» ENUNCIADO
Transcreva palavra por palavra o trecho do excerto que vai de "Li com atenção, prazer, angustia, preocupação, e" a "como ser humano.".

» EXCERTO
-- -- --

Li com atenção, prazer, angustia, preocupação, e mais um enorme conjunto de emoções todos os comentários que têm sido feitos neste cantinho de afectos. Não me vou alongar, apenas para dizer que sou mãe, e a minha primeira e última preocupação é que a minha menina seja feliz, independentemente da sua orientação sexual. Isso é o que menos me interessa. A repulsa que muitos sentem na possibilidade do casamento entre pessoas do mesmo sexo, a luta primeira da marcha,deixa-me envergonhada como ser humano.
Podia dissertar sobre tantos exemplos de casais convencionais, onde existe tudo menos amor...bom deixemo-nos de considerações ocas e sem sentido. Todos temos direitos e deveres. E nessa cartilha civica, não me parece que quem casa com quem seja importante. Importante é construir uma sociedade clean.

Felicidades para todos, sem reservas.

Sandra T disse...

Parabéns, o texto é lindo!
De facto a ignorância gera preconceito, as pessoas temem aquilo que desconhecem e transformam esse desconhecimento em ódio. Por outro lado preferem desconhecer porque lhes é mais cómodo.
Quem ousa ser diferente sofre e geralmente nós não nos queremos incomodar com quem sofre, é melhor fazer de conta que não existe.
Em que é que eu, heterossexual, sou prejudicada pelo amor ou pelo casamento homossexual? Em que é que isso me afecta? (Não estão a reivindicar subsídios especiais do estado,ou da União, pois não??:)

-- -- --

» DADOS FORNECIDOS
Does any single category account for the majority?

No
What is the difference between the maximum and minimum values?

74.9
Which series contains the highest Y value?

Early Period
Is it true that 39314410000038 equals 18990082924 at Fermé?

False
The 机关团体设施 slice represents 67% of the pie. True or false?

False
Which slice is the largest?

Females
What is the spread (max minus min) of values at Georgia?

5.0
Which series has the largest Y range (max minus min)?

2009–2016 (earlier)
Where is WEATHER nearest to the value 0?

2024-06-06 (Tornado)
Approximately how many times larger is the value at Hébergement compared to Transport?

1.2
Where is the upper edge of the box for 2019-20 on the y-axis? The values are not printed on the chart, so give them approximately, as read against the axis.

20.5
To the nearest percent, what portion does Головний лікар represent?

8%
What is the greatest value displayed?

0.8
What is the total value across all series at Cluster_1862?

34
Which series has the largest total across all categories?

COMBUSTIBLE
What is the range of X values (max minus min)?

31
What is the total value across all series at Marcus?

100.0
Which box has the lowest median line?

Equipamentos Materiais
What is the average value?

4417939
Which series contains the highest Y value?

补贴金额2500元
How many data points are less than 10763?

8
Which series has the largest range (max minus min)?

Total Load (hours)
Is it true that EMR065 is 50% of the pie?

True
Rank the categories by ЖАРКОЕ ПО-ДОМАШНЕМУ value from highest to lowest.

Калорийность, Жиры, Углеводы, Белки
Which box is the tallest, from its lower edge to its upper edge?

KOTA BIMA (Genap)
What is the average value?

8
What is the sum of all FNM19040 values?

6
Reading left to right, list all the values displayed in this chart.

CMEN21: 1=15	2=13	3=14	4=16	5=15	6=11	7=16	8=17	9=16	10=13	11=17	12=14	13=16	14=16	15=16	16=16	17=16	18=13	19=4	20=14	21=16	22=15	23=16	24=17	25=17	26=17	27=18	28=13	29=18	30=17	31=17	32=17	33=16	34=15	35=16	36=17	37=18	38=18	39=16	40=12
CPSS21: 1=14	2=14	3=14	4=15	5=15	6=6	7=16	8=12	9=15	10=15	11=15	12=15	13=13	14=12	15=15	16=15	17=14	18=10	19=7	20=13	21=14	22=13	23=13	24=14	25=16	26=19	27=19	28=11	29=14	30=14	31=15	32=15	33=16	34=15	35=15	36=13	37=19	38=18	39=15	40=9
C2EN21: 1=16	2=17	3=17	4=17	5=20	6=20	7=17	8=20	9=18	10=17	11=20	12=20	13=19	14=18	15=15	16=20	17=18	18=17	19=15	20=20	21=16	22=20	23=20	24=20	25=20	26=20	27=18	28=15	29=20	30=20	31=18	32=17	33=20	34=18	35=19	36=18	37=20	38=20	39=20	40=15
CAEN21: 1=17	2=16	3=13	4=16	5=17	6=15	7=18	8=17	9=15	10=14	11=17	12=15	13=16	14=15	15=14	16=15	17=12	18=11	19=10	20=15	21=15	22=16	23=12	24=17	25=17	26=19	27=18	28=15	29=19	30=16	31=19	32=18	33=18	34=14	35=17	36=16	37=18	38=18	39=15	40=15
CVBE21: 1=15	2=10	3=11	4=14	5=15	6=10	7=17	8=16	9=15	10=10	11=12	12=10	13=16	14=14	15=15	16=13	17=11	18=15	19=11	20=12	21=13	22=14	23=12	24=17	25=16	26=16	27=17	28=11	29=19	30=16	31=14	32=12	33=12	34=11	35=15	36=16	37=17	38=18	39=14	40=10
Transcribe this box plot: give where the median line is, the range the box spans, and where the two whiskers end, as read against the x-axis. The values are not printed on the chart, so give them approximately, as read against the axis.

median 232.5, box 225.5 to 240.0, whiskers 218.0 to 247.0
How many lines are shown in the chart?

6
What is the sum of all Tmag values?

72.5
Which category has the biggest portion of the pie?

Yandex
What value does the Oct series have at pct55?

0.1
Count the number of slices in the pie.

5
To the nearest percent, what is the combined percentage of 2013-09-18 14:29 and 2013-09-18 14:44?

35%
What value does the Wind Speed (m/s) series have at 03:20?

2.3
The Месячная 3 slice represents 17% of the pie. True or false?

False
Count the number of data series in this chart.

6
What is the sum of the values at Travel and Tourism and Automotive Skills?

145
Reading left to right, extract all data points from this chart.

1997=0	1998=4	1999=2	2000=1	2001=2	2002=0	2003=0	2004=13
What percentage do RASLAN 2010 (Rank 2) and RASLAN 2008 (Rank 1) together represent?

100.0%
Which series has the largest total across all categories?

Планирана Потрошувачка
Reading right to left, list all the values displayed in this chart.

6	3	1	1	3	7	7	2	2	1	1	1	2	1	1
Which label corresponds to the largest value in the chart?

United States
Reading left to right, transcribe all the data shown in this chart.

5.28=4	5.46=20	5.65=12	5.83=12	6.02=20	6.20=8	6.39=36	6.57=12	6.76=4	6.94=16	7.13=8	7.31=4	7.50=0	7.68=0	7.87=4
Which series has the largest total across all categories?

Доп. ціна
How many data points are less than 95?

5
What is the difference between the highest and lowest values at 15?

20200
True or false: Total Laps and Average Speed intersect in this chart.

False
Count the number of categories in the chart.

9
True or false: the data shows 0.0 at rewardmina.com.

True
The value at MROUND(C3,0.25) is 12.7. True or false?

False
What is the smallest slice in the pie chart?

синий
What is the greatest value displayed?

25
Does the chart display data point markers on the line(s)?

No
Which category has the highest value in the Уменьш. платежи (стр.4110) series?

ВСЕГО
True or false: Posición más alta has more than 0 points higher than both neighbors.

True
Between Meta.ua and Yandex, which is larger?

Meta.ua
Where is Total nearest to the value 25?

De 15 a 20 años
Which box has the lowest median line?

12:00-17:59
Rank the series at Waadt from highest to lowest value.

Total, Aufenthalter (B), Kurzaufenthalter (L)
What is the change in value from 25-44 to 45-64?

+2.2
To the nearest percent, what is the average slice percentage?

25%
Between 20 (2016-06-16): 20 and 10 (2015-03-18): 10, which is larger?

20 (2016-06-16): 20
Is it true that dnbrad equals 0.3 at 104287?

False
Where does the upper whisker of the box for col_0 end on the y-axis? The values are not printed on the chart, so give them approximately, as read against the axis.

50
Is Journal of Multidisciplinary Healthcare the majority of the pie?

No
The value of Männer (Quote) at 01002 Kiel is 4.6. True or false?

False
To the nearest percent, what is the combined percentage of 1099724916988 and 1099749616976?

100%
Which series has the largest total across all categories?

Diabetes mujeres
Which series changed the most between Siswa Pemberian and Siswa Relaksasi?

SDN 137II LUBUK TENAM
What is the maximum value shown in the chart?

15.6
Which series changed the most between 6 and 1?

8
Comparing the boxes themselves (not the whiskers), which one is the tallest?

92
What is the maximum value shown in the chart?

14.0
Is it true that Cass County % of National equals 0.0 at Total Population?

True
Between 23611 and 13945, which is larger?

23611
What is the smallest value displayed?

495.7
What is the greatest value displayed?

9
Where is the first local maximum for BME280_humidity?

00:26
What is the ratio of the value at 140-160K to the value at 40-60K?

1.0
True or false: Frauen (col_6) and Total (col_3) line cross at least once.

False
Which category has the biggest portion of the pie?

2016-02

-- -- --

» RESPOSTA
Li com atenção, prazer, angustia, preocupação, e mais um enorme conjunto de emoções todos os comentários que têm sido feitos neste cantinho de afectos. Não me vou alongar, apenas para dizer que sou mãe, e a minha primeira e última preocupação é que a minha menina seja feliz, independentemente da sua orientação sexual. Isso é o que menos me interessa. A repulsa que muitos sentem na possibilidade do casamento entre pessoas do mesmo sexo, a luta primeira da marcha,deixa-me envergonhada como ser humano.